Texaco Inc., the nation's third-largest oil company, said that earnings rose 28.1% in the third quarter as profits rebounded from the sale of gasoline and other refined petroleum products.
Standard Oil Co. (Ohio), which is 55% owned by British Petroleum PLC, said its third-quarter earnings slipped 3.6% because of increased taxes. Pennzoil said profit tumbled 24.8% from a year earlier because of lower prices for oil and natural gas.
Texaco was one of the few large oil companies to post a gain in the third quarter, although most of the industry reported a brisk improvement in the refining and marketing business.
For most other leading oil companies, however, falling world crude oil prices and the expenses associated with the restructuring of the oil industry wiped out refining gains.

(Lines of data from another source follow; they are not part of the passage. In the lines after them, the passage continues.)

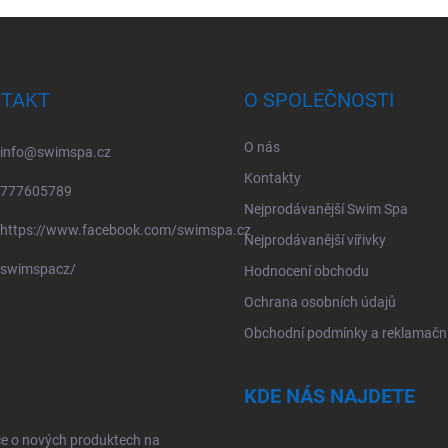
TAKT
O SPOLEČNOSTI
O nás
info
@
swimspa.cz
Kontakty
777605789
Nejprodávanější Swim Spa
https://www.facebook.com/swimspa.cz
Nejprodávanější vířivky
swimspacz/
Hodnocení obchodu
Ochrana osobních údajů
Obchodní podmínky a reklamační
KDE NÁS NAJDETE
ce o nových produktech na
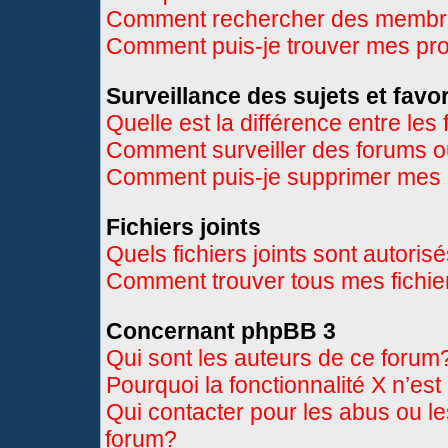
Comment rechercher des memb
Comment puis-je trouver mes pr
Surveillance des sujets et favor
Quelle est la différence entre les 
Comment surveiller des forums ou
Comment puis-je supprimer mes s
Fichiers joints
Quels fichiers joints sont autoris
Comment trouver tous mes fichier
Concernant phpBB 3
Qui sont les auteurs de ce forum
Pourquoi la fonctionnalité X n’es
Qui contacter pour les abus ou l
forum?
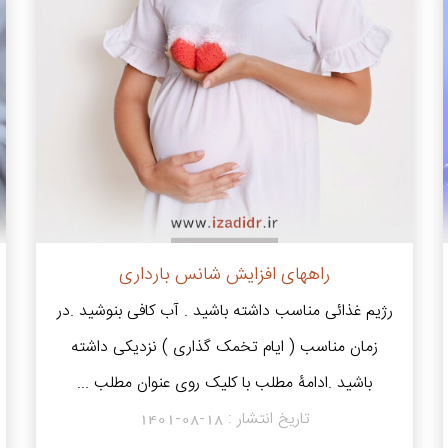
راههای افزایش شانس بارداری
رژیم غذائی مناسب داشته باشید . آب کافی بنوشید .در
زمان مناسب ( ایام تخمک گذاری ) نزدیکی داشته
باشید .ادامۀ مطلب با کلیک روی عنوان مطلب ...
تاریخ انتشار :
1401-08-18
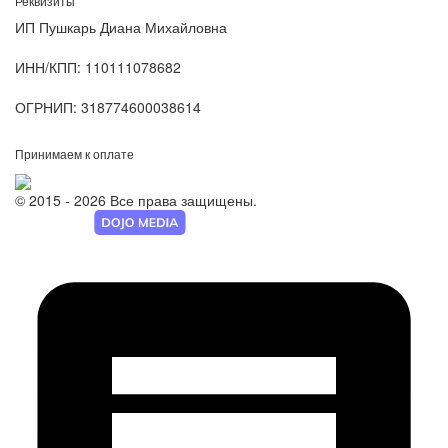
Реквизиты
ИП Пушкарь Диана Михайловна
ИНН/КПП:
110111078682
ОГРНИП:
318774600038614
Принимаем к оплате
© 2015 - 2026 Все права защищены.
Разработка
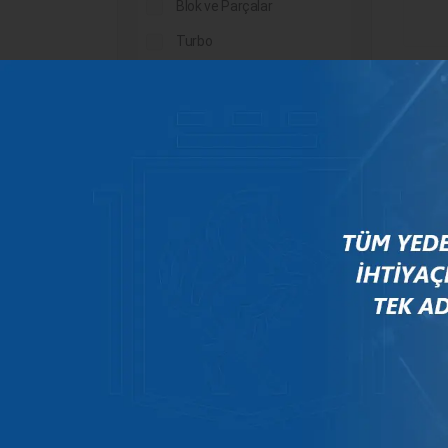
Blok ve Parçalar
Turbo
Su Kanalı
Motor Parçaları
Radyatör
Şanzıman
MARKALAR
Arfesan
Bosch
Case
Citroen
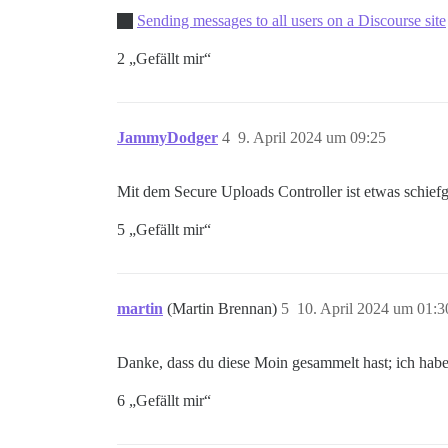
Sending messages to all users on a Discourse site
2 „Gefällt mir“
JammyDodger
4
9. April 2024 um 09:25
Mit dem Secure Uploads Controller ist etwas schiefge
5 „Gefällt mir“
martin
(Martin Brennan)
5
10. April 2024 um 01:3
Danke, dass du diese Moin gesammelt hast; ich habe 
6 „Gefällt mir“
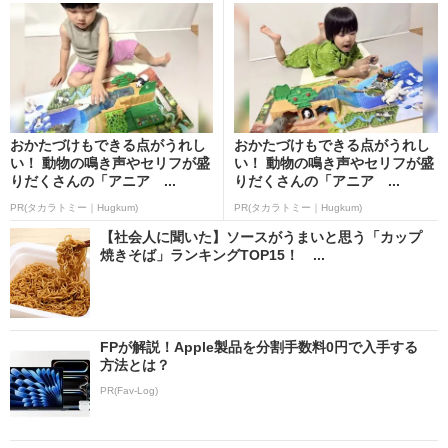
おかたづけもできる点がうれし
おかたづけもできる点がうれし
い！ 動物の鳴き声やセリフが盛
い！ 動物の鳴き声やセリフが盛
りだくさんの「アニア ...
りだくさんの「アニア ...
PR(タカラトミー｜Hugkum)
PR(タカラトミー｜Hugkum)
【社会人に聞いた】ソースがうまいと思う「カップ
焼きそば」ランキングTOP15！ ...
FPが解説！Apple製品を分割手数料0円で入手する
方法とは？
PR(Fav-Log)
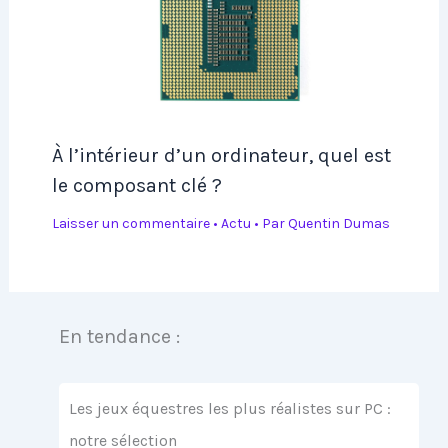
À l’intérieur d’un ordinateur, quel est
le composant clé ?
Laisser un commentaire
•
Actu
• Par
Quentin Dumas
En tendance :
Les jeux équestres les plus réalistes sur PC :
notre sélection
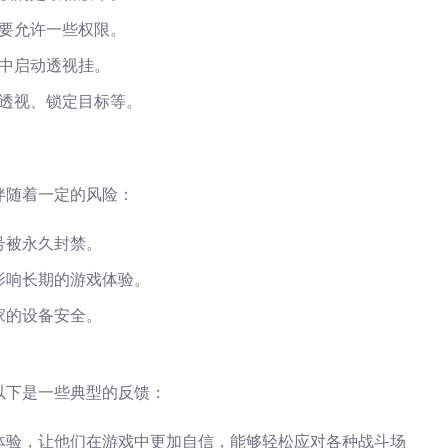
要允许一些权限。
中启动透视挂。
透视、锁定目标等。
伴随着一定的风险：
号被永久封禁。
影响长期的游戏体验。
家的设备安全。
以下是一些典型的反馈：
体验，让他们在游戏中更加自信，能够轻松应对各种战斗场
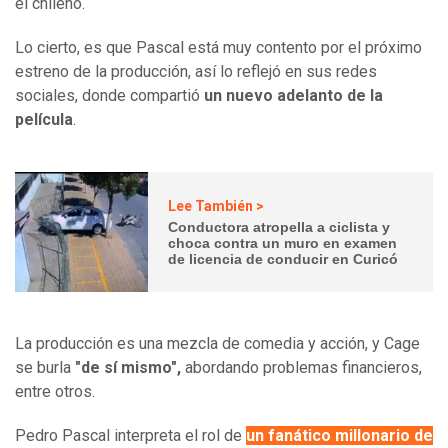
el chileno.
Lo cierto, es que Pascal está muy contento por el próximo
estreno de la producción, así lo reflejó en sus redes
sociales, donde compartió
un nuevo adelanto de la
película
.
Lee También >
Conductora atropella a ciclista y
choca contra un muro en examen
de licencia de conducir en Curicó
La producción es una mezcla de comedia y acción, y Cage
se burla
"de sí mismo",
abordando problemas financieros,
entre otros.
Pedro Pascal interpreta el rol de
un fanático millonario de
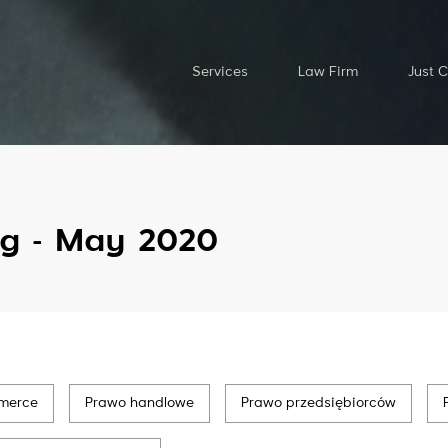
Services
Law Firm
Just 
g - May 2020
merce
Prawo handlowe
Prawo przedsiębiorców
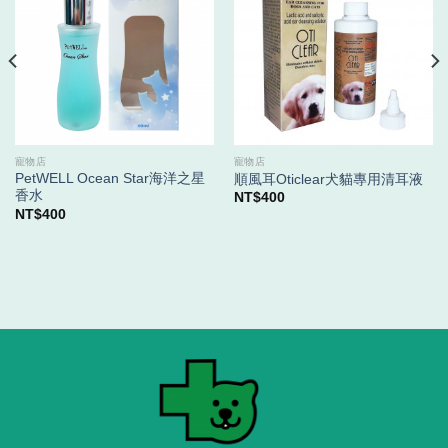
寵物店
寵物店
PetWELL Ocean Star海洋之星
順風耳Oticlear犬貓專用清耳液
香水
NT$
400
NT$
400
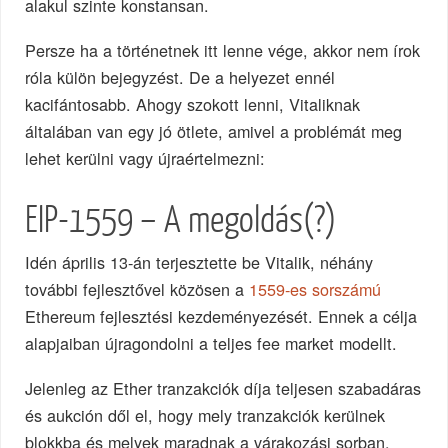
alakul szinte konstansan.
Persze ha a történetnek itt lenne vége, akkor nem írok
róla külön bejegyzést. De a helyezet ennél
kacifántosabb. Ahogy szokott lenni, Vitaliknak
általában van egy jó ötlete, amivel a problémát meg
lehet kerülni vagy újraértelmezni:
EIP-1559 – A megoldás(?)
Idén április 13-án terjesztette be Vitalik, néhány
további fejlesztővel közösen a
1559-es sorszámú
Ethereum fejlesztési kezdeményezését. Ennek a célja
alapjaiban újragondolni a teljes fee market modellt.
Jelenleg az Ether tranzakciók díja teljesen szabadáras
és aukción dől el, hogy mely tranzakciók kerülnek
blokkba és melyek maradnak a várakozási sorban.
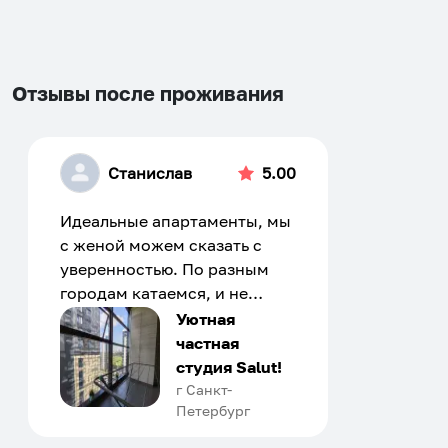
changing
changing
dates.
dates.
Отзывы после проживания
Станислав
5.00
Идеальные апартаменты, мы
с женой можем сказать с
уверенностью. По разным
городам катаемся, и не
только в России. Сервис на
Уютная
отличном уровне. Хозяин
частная
апартаментов доброй души
студия Salut!
человек, всегда можно
г Санкт-
Петербург
договориться, подскажет
что как и почему.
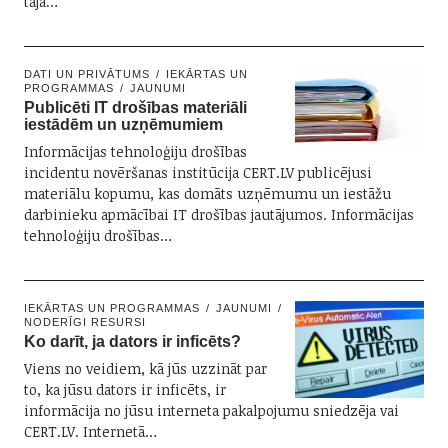
tajā…
DATI UN PRIVĀTUMS
IEKĀRTAS UN
PROGRAMMAS
JAUNUMI
Publicēti IT drošības materiāli
iestādēm un uzņēmumiem
Informācijas tehnoloģiju drošības
incidentu novēršanas institūcija CERT.LV publicējusi
materiālu kopumu, kas domāts uzņēmumu un iestāžu
darbinieku apmācībai IT drošības jautājumos. Informācijas
tehnoloģiju drošības…
IEKĀRTAS UN PROGRAMMAS
JAUNUMI
NODERĪGI RESURSI
Ko darīt, ja dators ir inficēts?
Viens no veidiem, kā jūs uzzināt par
to, ka jūsu dators ir inficēts, ir
informācija no jūsu interneta pakalpojumu sniedzēja vai
CERT.LV. Internetā…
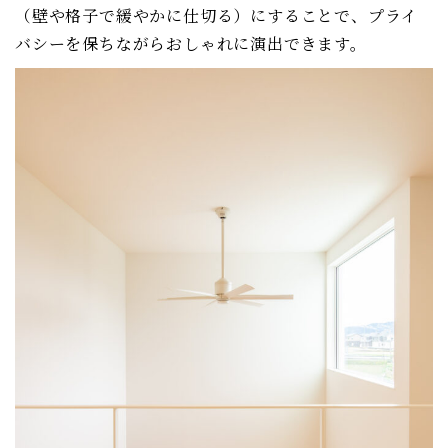
（壁や格子で緩やかに仕切る）にすることで、プライ
バシーを保ちながらおしゃれに演出できます。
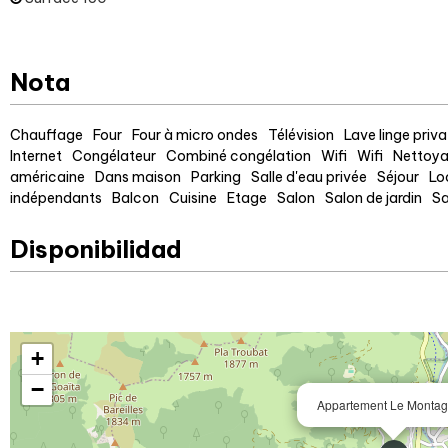
Nota
Chauffage
Four
Four à micro ondes
Télévision
Lave linge priva
Internet
Congélateur
Combiné congélation
Wifi
Wifi
Nettoya
américaine
Dans maison
Parking
Salle d'eau privée
Séjour
Lo
indépendants
Balcon
Cuisine
Etage
Salon
Salon de jardin
Sa
Disponibilidad
+
−
Appartement Le Monta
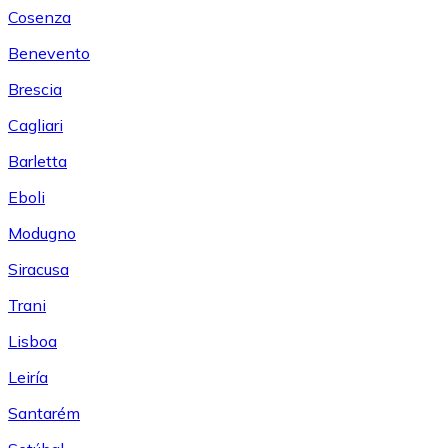
Cosenza
Benevento
Brescia
Cagliari
Barletta
Eboli
Modugno
Siracusa
Trani
Lisboa
Leiría
Santarém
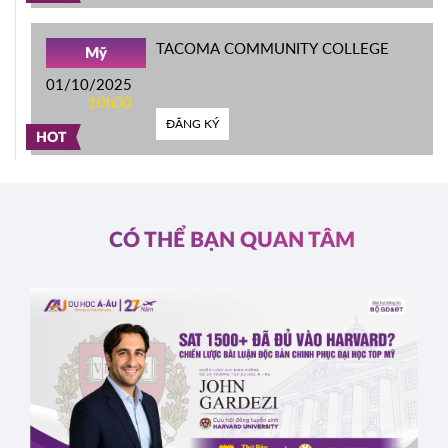
TACOMA COMMUNITY COLLEGE
Mỹ
01/10/2025
10h00
ĐĂNG KÝ
HOT
CÓ THỂ BẠN QUAN TÂM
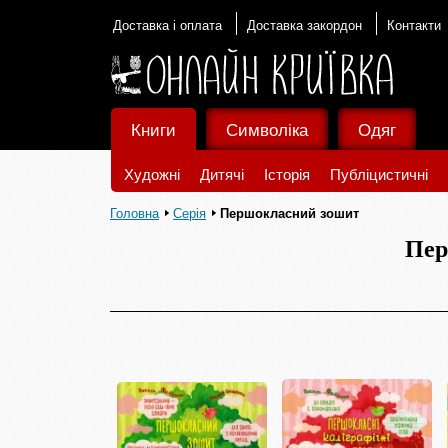
Доставка і оплата
Доставка закордон
Контакти
Книги
Символіка
Одяг
Художні
Дитячі
Історія
Публіцистичні
Головна
Серія
Першокласний зошит
Пер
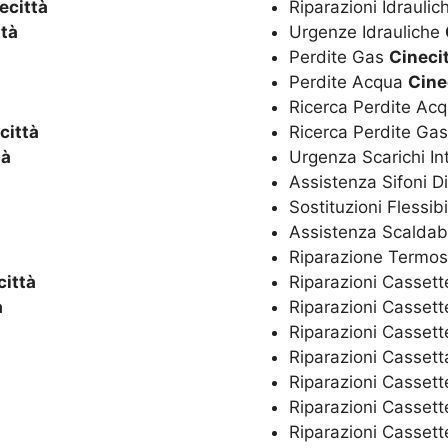
ecittà
Riparazioni Idrauli
ttà
Urgenze Idrauliche
Perdite Gas
Cineci
Perdite Acqua
Cine
Ricerca Perdite Ac
città
Ricerca Perdite Ga
tà
Urgenza Scarichi In
Assistenza Sifoni D
Sostituzioni Flessibi
Assistenza Scaldaba
Riparazione Termos
città
Riparazioni Cassett
à
Riparazioni Cassett
Riparazioni Casset
Riparazioni Casset
Riparazioni Cassett
Riparazioni Cassett
Riparazioni Cassett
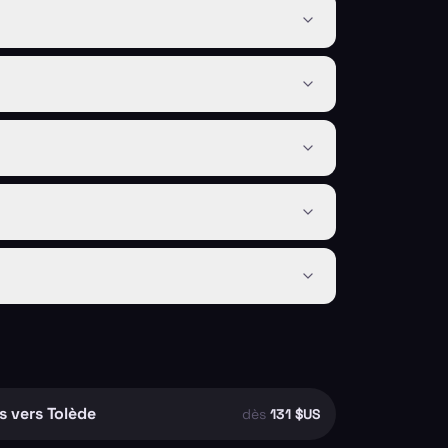
s vers Tolède
dès
131 $US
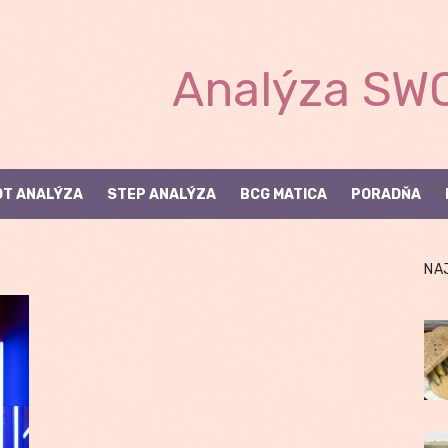
Analýza SWO
T ANALÝZA
STEP ANALÝZA
BCG MATICA
PORADŇA
NA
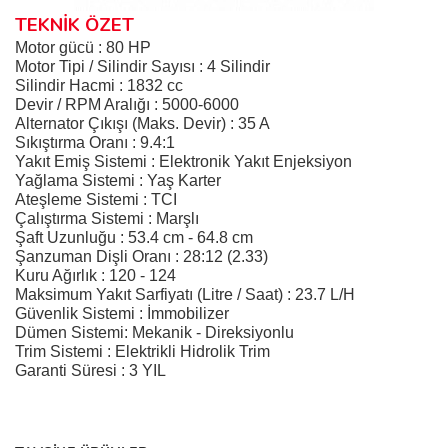
TEKNİK ÖZET
Motor gücü : 80 HP
Motor Tipi / Silindir Sayısı : 4 Silindir
Silindir Hacmi : 1832 cc
Devir / RPM Aralığı : 5000-6000
Alternator Çıkışı (Maks. Devir) : 35 A
Sıkıştırma Oranı : 9.4:1
Yakıt Emiş Sistemi : Elektronik Yakıt Enjeksiyon
Yağlama Sistemi : Yaş Karter
Ateşleme Sistemi : TCI
Çalıştırma Sistemi : Marşlı
Şaft Uzunluğu : 53.4 cm - 64.8 cm
Şanzuman Dişli Oranı : 28:12 (2.33)
Kuru Ağırlık : 120 - 124
Maksimum Yakıt Sarfiyatı (Litre / Saat) : 23.7 L/H
Güvenlik Sistemi : İmmobilizer
Dümen Sistemi: Mekanik - Direksiyonlu
Trim Sistemi : Elektrikli Hidrolik Trim
Garanti Süresi : 3 YIL
Bu ürünün fiyat bilgisi, resim, ürün açıklamalarında ve diğer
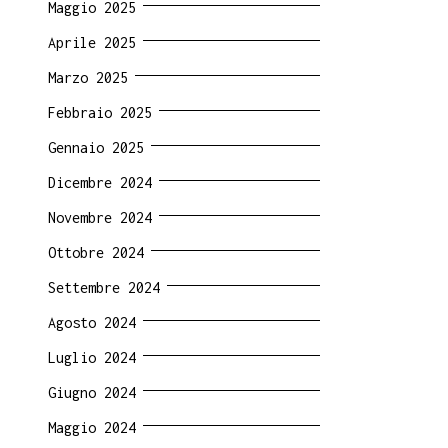
Maggio 2025
Aprile 2025
Marzo 2025
Febbraio 2025
Gennaio 2025
Dicembre 2024
Novembre 2024
Ottobre 2024
Settembre 2024
Agosto 2024
Luglio 2024
Giugno 2024
Maggio 2024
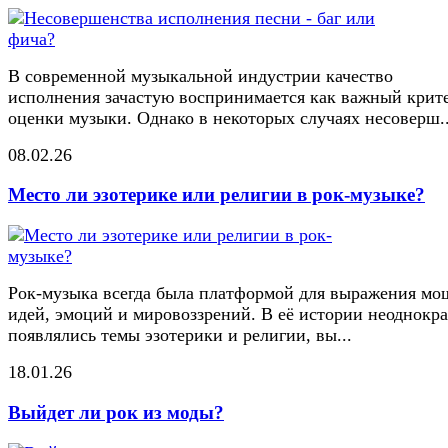
В современной музыкальной индустрии качество
исполнения зачастую воспринимается как важный крит
оценки музыки. Однако в некоторых случаях несоверш..
08.02.26
Место ли эзотерике или религии в рок-музыке?
Рок-музыка всегда была платформой для выражения м
идей, эмоций и мировоззрений. В её истории неоднокр
появлялись темы эзотерики и религии, вы...
18.01.26
Выйдет ли рок из моды?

Texaco reported a profit of $301 million in the third quarter, against $235 million a year earlier.
The gain came despite a 7.4% drop in revenue that resulted from falling crude oil prices. Revenue slipped to $11.3 billion from $12.2 billion a year earlier.
Sohio said its profit in the third quarter fell to $346 million from $359 million a year earlier.
Earnings per share did not fall as much as net income as a result of a stock buy-back program that reduced the number of shares outstanding.
Revenue climbed 19.1% to $3.44 billion from $2.89 billion.
Alton W. Whitehouse, Sohio's chairman, said that operating income actually rose 7% in the third quarter but that net income fell because the company increased its provision for income taxes by 20%.
"This (tax provision) increase resulted from higher pretax income and lower investment tax credits than originally expected," he said.
Whitehouse said the improvement in operating earnings came from higher sales volumes of Alaskan crude oil and improved refining and marketing results. Those were offset by higher exploration expenses for oil and gas and lower performance in Sohio's coal business.
Pennzoil said profit in the third quarter fell to $44.4 million from $59.0 million. Revenue slipped 5.8% to $564.0 million from $598.7 million.
J. Hugh Liedtke, Pennzoil's chairman, said substantial gains from refining and marketing were offset by lower prices for oil and natural gas and reduced production.